RECORDS FOR THIS EXERCISE:
+++++
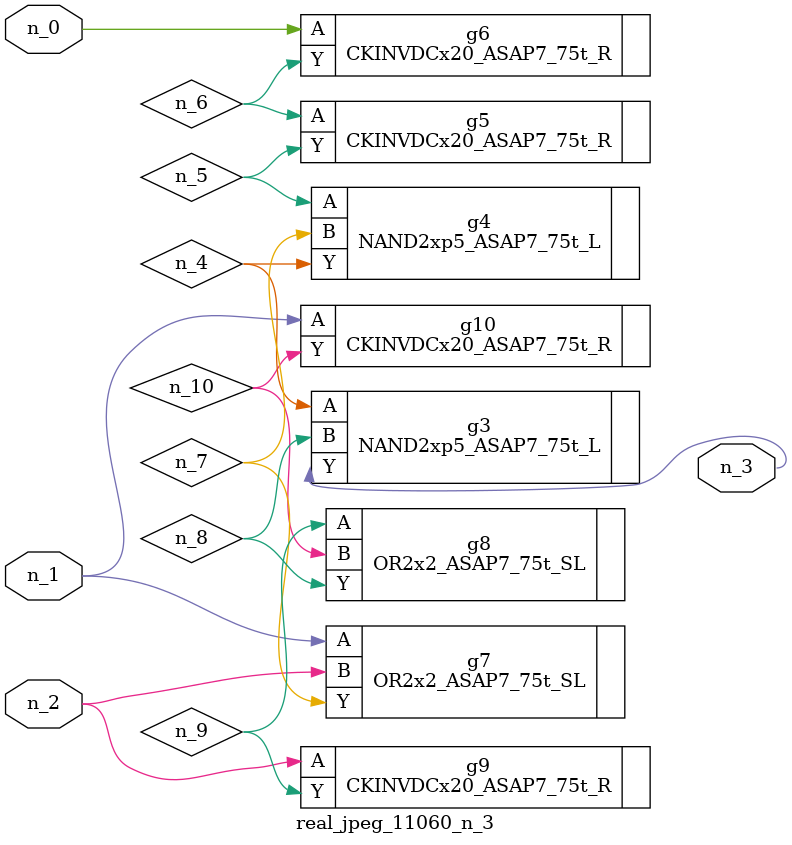
<source format=v>
module real_jpeg_11060_n_3 (n_1, n_0, n_2, n_3);

input n_1;
input n_0;
input n_2;

output n_3;

wire n_5;
wire n_8;
wire n_4;
wire n_6;
wire n_7;
wire n_10;
wire n_9;

CKINVDCx20_ASAP7_75t_R g6 ( 
.A(n_0),
.Y(n_6)
);

OR2x2_ASAP7_75t_SL g7 ( 
.A(n_1),
.B(n_2),
.Y(n_7)
);

CKINVDCx20_ASAP7_75t_R g10 ( 
.A(n_1),
.Y(n_10)
);

CKINVDCx20_ASAP7_75t_R g9 ( 
.A(n_2),
.Y(n_9)
);

NAND2xp5_ASAP7_75t_L g3 ( 
.A(n_4),
.B(n_8),
.Y(n_3)
);

NAND2xp5_ASAP7_75t_L g4 ( 
.A(n_5),
.B(n_7),
.Y(n_4)
);

CKINVDCx20_ASAP7_75t_R g5 ( 
.A(n_6),
.Y(n_5)
);

OR2x2_ASAP7_75t_SL g8 ( 
.A(n_9),
.B(n_10),
.Y(n_8)
);


endmodule
</source>
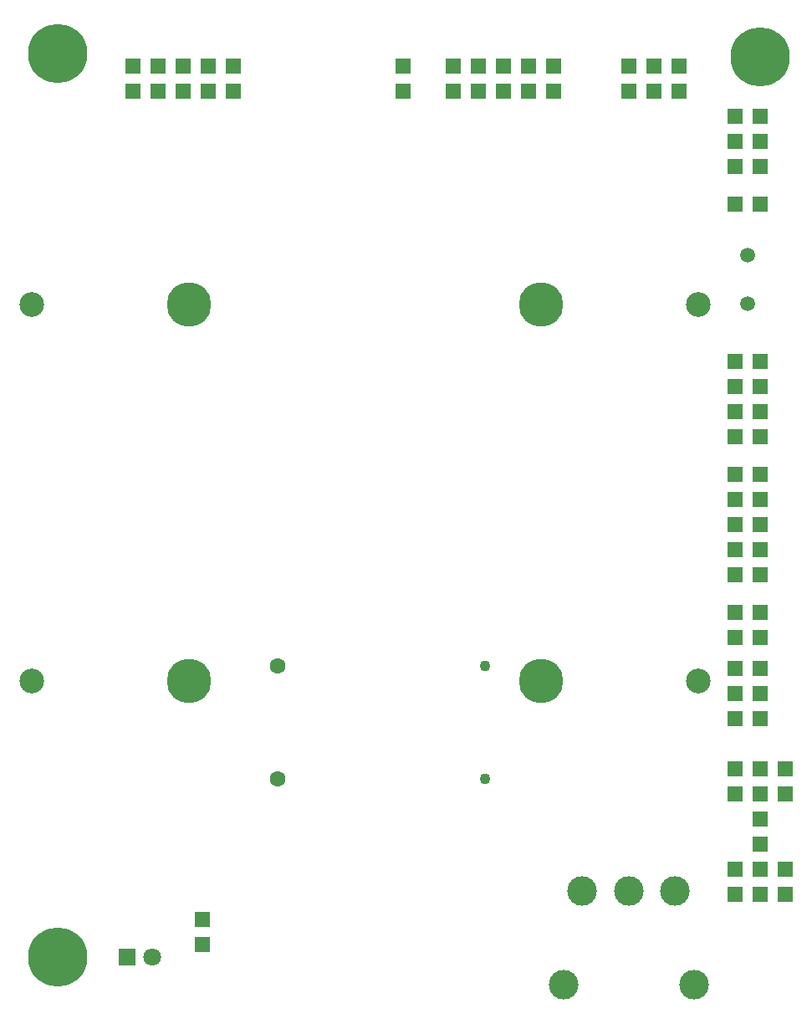
<source format=gbr>
%TF.GenerationSoftware,KiCad,Pcbnew,6.0.10+dfsg-1~bpo11+1*%
%TF.CreationDate,2023-01-10T10:19:01+00:00*%
%TF.ProjectId,DATALOGGER02A,44415441-4c4f-4474-9745-523032412e6b,rev?*%
%TF.SameCoordinates,Original*%
%TF.FileFunction,Soldermask,Top*%
%TF.FilePolarity,Negative*%
%FSLAX46Y46*%
G04 Gerber Fmt 4.6, Leading zero omitted, Abs format (unit mm)*
G04 Created by KiCad (PCBNEW 6.0.10+dfsg-1~bpo11+1) date 2023-01-10 10:19:01*
%MOMM*%
%LPD*%
G01*
G04 APERTURE LIST*
%ADD10R,1.524000X1.524000*%
%ADD11C,4.500000*%
%ADD12C,2.500000*%
%ADD13C,6.000000*%
%ADD14R,1.800000X1.800000*%
%ADD15C,1.800000*%
%ADD16C,1.501140*%
%ADD17C,3.000000*%
%ADD18C,1.600000*%
%ADD19C,1.100000*%
G04 APERTURE END LIST*
D10*
%TO.C,J26*%
X55245000Y92710000D03*
X55245000Y95250000D03*
%TD*%
D11*
%TO.C,BT1*%
X53995000Y71120000D03*
X18395000Y71120000D03*
D12*
X69945000Y71120000D03*
X2445000Y71120000D03*
%TD*%
D10*
%TO.C,J24*%
X50165000Y92710000D03*
X50165000Y95250000D03*
%TD*%
%TO.C,J4*%
X76200000Y46355000D03*
X73660000Y46355000D03*
%TD*%
%TO.C,J22*%
X47625000Y92710000D03*
X47625000Y95250000D03*
%TD*%
%TO.C,J20*%
X73660000Y57785000D03*
X76200000Y57785000D03*
%TD*%
%TO.C,J17*%
X73660000Y65405000D03*
X76200000Y65405000D03*
%TD*%
%TO.C,J19*%
X73660000Y60325000D03*
X76200000Y60325000D03*
%TD*%
%TO.C,J18*%
X73660000Y62865000D03*
X76200000Y62865000D03*
%TD*%
%TO.C,J1*%
X76200000Y43815000D03*
X73660000Y43815000D03*
%TD*%
%TO.C,J2*%
X76200000Y51435000D03*
X73660000Y51435000D03*
%TD*%
%TO.C,J5*%
X76200000Y53975000D03*
X73660000Y53975000D03*
%TD*%
%TO.C,J6*%
X73660000Y21590000D03*
X73660000Y24130000D03*
X76200000Y21590000D03*
X76200000Y24130000D03*
X78740000Y21590000D03*
X78740000Y24130000D03*
%TD*%
%TO.C,J8*%
X76200000Y81280000D03*
X73660000Y81280000D03*
%TD*%
%TO.C,J9*%
X40005000Y92710000D03*
X40005000Y95250000D03*
%TD*%
%TO.C,J10*%
X76200000Y29210000D03*
X73660000Y29210000D03*
X76200000Y31750000D03*
X73660000Y31750000D03*
X76200000Y34290000D03*
X73660000Y34290000D03*
%TD*%
%TO.C,J11*%
X19685000Y8890000D03*
X19685000Y6350000D03*
%TD*%
%TO.C,J21*%
X73660000Y37465000D03*
X76200000Y37465000D03*
%TD*%
%TO.C,J23*%
X45085000Y92710000D03*
X45085000Y95250000D03*
%TD*%
%TO.C,J25*%
X52705000Y92710000D03*
X52705000Y95250000D03*
%TD*%
%TO.C,J27*%
X65405000Y92710000D03*
X65405000Y95250000D03*
%TD*%
%TO.C,J28*%
X67945000Y92710000D03*
X67945000Y95250000D03*
%TD*%
%TO.C,J29*%
X62865000Y92710000D03*
X62865000Y95250000D03*
%TD*%
%TO.C,J30*%
X73660000Y40005000D03*
X76200000Y40005000D03*
%TD*%
%TO.C,J31*%
X76200000Y85090000D03*
X73660000Y85090000D03*
X76200000Y87630000D03*
X73660000Y87630000D03*
X76200000Y90170000D03*
X73660000Y90170000D03*
%TD*%
D13*
%TO.C,M3*%
X5080000Y96520000D03*
%TD*%
%TO.C,M2*%
X5080000Y5080000D03*
%TD*%
%TO.C,M4*%
X76200000Y96200000D03*
%TD*%
D10*
%TO.C,J32*%
X76200000Y16510000D03*
X76200000Y19050000D03*
%TD*%
%TO.C,J33*%
X73660000Y11430000D03*
X73660000Y13970000D03*
X76200000Y11430000D03*
X76200000Y13970000D03*
X78740000Y11430000D03*
X78740000Y13970000D03*
%TD*%
D11*
%TO.C,BT2*%
X18395000Y33020000D03*
X53995000Y33020000D03*
D12*
X69945000Y33020000D03*
X2445000Y33020000D03*
%TD*%
D14*
%TO.C,D3*%
X12065000Y5080000D03*
D15*
X14605000Y5080000D03*
%TD*%
D10*
%TO.C,J3*%
X76200000Y48895000D03*
X73660000Y48895000D03*
%TD*%
D16*
%TO.C,Y1*%
X74930000Y76100940D03*
X74930000Y71219060D03*
%TD*%
D10*
%TO.C,J12*%
X12700000Y92710000D03*
X12700000Y95250000D03*
%TD*%
%TO.C,J16*%
X22860000Y92710000D03*
X22860000Y95250000D03*
%TD*%
%TO.C,J15*%
X20320000Y92710000D03*
X20320000Y95250000D03*
%TD*%
%TO.C,J14*%
X17780000Y92710000D03*
X17780000Y95250000D03*
%TD*%
%TO.C,J13*%
X15240000Y92710000D03*
X15240000Y95250000D03*
%TD*%
D17*
%TO.C,SW1*%
X58165000Y11816000D03*
X62865000Y11816000D03*
X67565000Y11816000D03*
X56260000Y2286000D03*
X69470000Y2286000D03*
%TD*%
D18*
%TO.C,J7*%
X27330000Y34575000D03*
D19*
X48330000Y34575000D03*
%TD*%
D18*
%TO.C,J34*%
X27330000Y23145000D03*
D19*
X48330000Y23145000D03*
%TD*%
M02*

</source>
+++++
TO-DO ITEM: Make an exact copy of all entries above, dropping the images.

SOLUTION TO THE EXERCISE:
<source format=v>
module real_jpeg_11060_n_3 (n_1, n_0, n_2, n_3);

input n_1;
input n_0;
input n_2;

output n_3;

wire n_5;
wire n_8;
wire n_4;
wire n_6;
wire n_7;
wire n_10;
wire n_9;

CKINVDCx20_ASAP7_75t_R g6 ( 
.A(n_0),
.Y(n_6)
);

OR2x2_ASAP7_75t_SL g7 ( 
.A(n_1),
.B(n_2),
.Y(n_7)
);

CKINVDCx20_ASAP7_75t_R g10 ( 
.A(n_1),
.Y(n_10)
);

CKINVDCx20_ASAP7_75t_R g9 ( 
.A(n_2),
.Y(n_9)
);

NAND2xp5_ASAP7_75t_L g3 ( 
.A(n_4),
.B(n_8),
.Y(n_3)
);

NAND2xp5_ASAP7_75t_L g4 ( 
.A(n_5),
.B(n_7),
.Y(n_4)
);

CKINVDCx20_ASAP7_75t_R g5 ( 
.A(n_6),
.Y(n_5)
);

OR2x2_ASAP7_75t_SL g8 ( 
.A(n_9),
.B(n_10),
.Y(n_8)
);


endmodule
</source>
<source format=gbr>
%TF.GenerationSoftware,KiCad,Pcbnew,6.0.10+dfsg-1~bpo11+1*%
%TF.CreationDate,2023-01-10T10:19:01+00:00*%
%TF.ProjectId,DATALOGGER02A,44415441-4c4f-4474-9745-523032412e6b,rev?*%
%TF.SameCoordinates,Original*%
%TF.FileFunction,Soldermask,Top*%
%TF.FilePolarity,Negative*%
%FSLAX46Y46*%
G04 Gerber Fmt 4.6, Leading zero omitted, Abs format (unit mm)*
G04 Created by KiCad (PCBNEW 6.0.10+dfsg-1~bpo11+1) date 2023-01-10 10:19:01*
%MOMM*%
%LPD*%
G01*
G04 APERTURE LIST*
%ADD10R,1.524000X1.524000*%
%ADD11C,4.500000*%
%ADD12C,2.500000*%
%ADD13C,6.000000*%
%ADD14R,1.800000X1.800000*%
%ADD15C,1.800000*%
%ADD16C,1.501140*%
%ADD17C,3.000000*%
%ADD18C,1.600000*%
%ADD19C,1.100000*%
G04 APERTURE END LIST*
D10*
%TO.C,J26*%
X55245000Y92710000D03*
X55245000Y95250000D03*
%TD*%
D11*
%TO.C,BT1*%
X53995000Y71120000D03*
X18395000Y71120000D03*
D12*
X69945000Y71120000D03*
X2445000Y71120000D03*
%TD*%
D10*
%TO.C,J24*%
X50165000Y92710000D03*
X50165000Y95250000D03*
%TD*%
%TO.C,J4*%
X76200000Y46355000D03*
X73660000Y46355000D03*
%TD*%
%TO.C,J22*%
X47625000Y92710000D03*
X47625000Y95250000D03*
%TD*%
%TO.C,J20*%
X73660000Y57785000D03*
X76200000Y57785000D03*
%TD*%
%TO.C,J17*%
X73660000Y65405000D03*
X76200000Y65405000D03*
%TD*%
%TO.C,J19*%
X73660000Y60325000D03*
X76200000Y60325000D03*
%TD*%
%TO.C,J18*%
X73660000Y62865000D03*
X76200000Y62865000D03*
%TD*%
%TO.C,J1*%
X76200000Y43815000D03*
X73660000Y43815000D03*
%TD*%
%TO.C,J2*%
X76200000Y51435000D03*
X73660000Y51435000D03*
%TD*%
%TO.C,J5*%
X76200000Y53975000D03*
X73660000Y53975000D03*
%TD*%
%TO.C,J6*%
X73660000Y21590000D03*
X73660000Y24130000D03*
X76200000Y21590000D03*
X76200000Y24130000D03*
X78740000Y21590000D03*
X78740000Y24130000D03*
%TD*%
%TO.C,J8*%
X76200000Y81280000D03*
X73660000Y81280000D03*
%TD*%
%TO.C,J9*%
X40005000Y92710000D03*
X40005000Y95250000D03*
%TD*%
%TO.C,J10*%
X76200000Y29210000D03*
X73660000Y29210000D03*
X76200000Y31750000D03*
X73660000Y31750000D03*
X76200000Y34290000D03*
X73660000Y34290000D03*
%TD*%
%TO.C,J11*%
X19685000Y8890000D03*
X19685000Y6350000D03*
%TD*%
%TO.C,J21*%
X73660000Y37465000D03*
X76200000Y37465000D03*
%TD*%
%TO.C,J23*%
X45085000Y92710000D03*
X45085000Y95250000D03*
%TD*%
%TO.C,J25*%
X52705000Y92710000D03*
X52705000Y95250000D03*
%TD*%
%TO.C,J27*%
X65405000Y92710000D03*
X65405000Y95250000D03*
%TD*%
%TO.C,J28*%
X67945000Y92710000D03*
X67945000Y95250000D03*
%TD*%
%TO.C,J29*%
X62865000Y92710000D03*
X62865000Y95250000D03*
%TD*%
%TO.C,J30*%
X73660000Y40005000D03*
X76200000Y40005000D03*
%TD*%
%TO.C,J31*%
X76200000Y85090000D03*
X73660000Y85090000D03*
X76200000Y87630000D03*
X73660000Y87630000D03*
X76200000Y90170000D03*
X73660000Y90170000D03*
%TD*%
D13*
%TO.C,M3*%
X5080000Y96520000D03*
%TD*%
%TO.C,M2*%
X5080000Y5080000D03*
%TD*%
%TO.C,M4*%
X76200000Y96200000D03*
%TD*%
D10*
%TO.C,J32*%
X76200000Y16510000D03*
X76200000Y19050000D03*
%TD*%
%TO.C,J33*%
X73660000Y11430000D03*
X73660000Y13970000D03*
X76200000Y11430000D03*
X76200000Y13970000D03*
X78740000Y11430000D03*
X78740000Y13970000D03*
%TD*%
D11*
%TO.C,BT2*%
X18395000Y33020000D03*
X53995000Y33020000D03*
D12*
X69945000Y33020000D03*
X2445000Y33020000D03*
%TD*%
D14*
%TO.C,D3*%
X12065000Y5080000D03*
D15*
X14605000Y5080000D03*
%TD*%
D10*
%TO.C,J3*%
X76200000Y48895000D03*
X73660000Y48895000D03*
%TD*%
D16*
%TO.C,Y1*%
X74930000Y76100940D03*
X74930000Y71219060D03*
%TD*%
D10*
%TO.C,J12*%
X12700000Y92710000D03*
X12700000Y95250000D03*
%TD*%
%TO.C,J16*%
X22860000Y92710000D03*
X22860000Y95250000D03*
%TD*%
%TO.C,J15*%
X20320000Y92710000D03*
X20320000Y95250000D03*
%TD*%
%TO.C,J14*%
X17780000Y92710000D03*
X17780000Y95250000D03*
%TD*%
%TO.C,J13*%
X15240000Y92710000D03*
X15240000Y95250000D03*
%TD*%
D17*
%TO.C,SW1*%
X58165000Y11816000D03*
X62865000Y11816000D03*
X67565000Y11816000D03*
X56260000Y2286000D03*
X69470000Y2286000D03*
%TD*%
D18*
%TO.C,J7*%
X27330000Y34575000D03*
D19*
X48330000Y34575000D03*
%TD*%
D18*
%TO.C,J34*%
X27330000Y23145000D03*
D19*
X48330000Y23145000D03*
%TD*%
M02*

</source>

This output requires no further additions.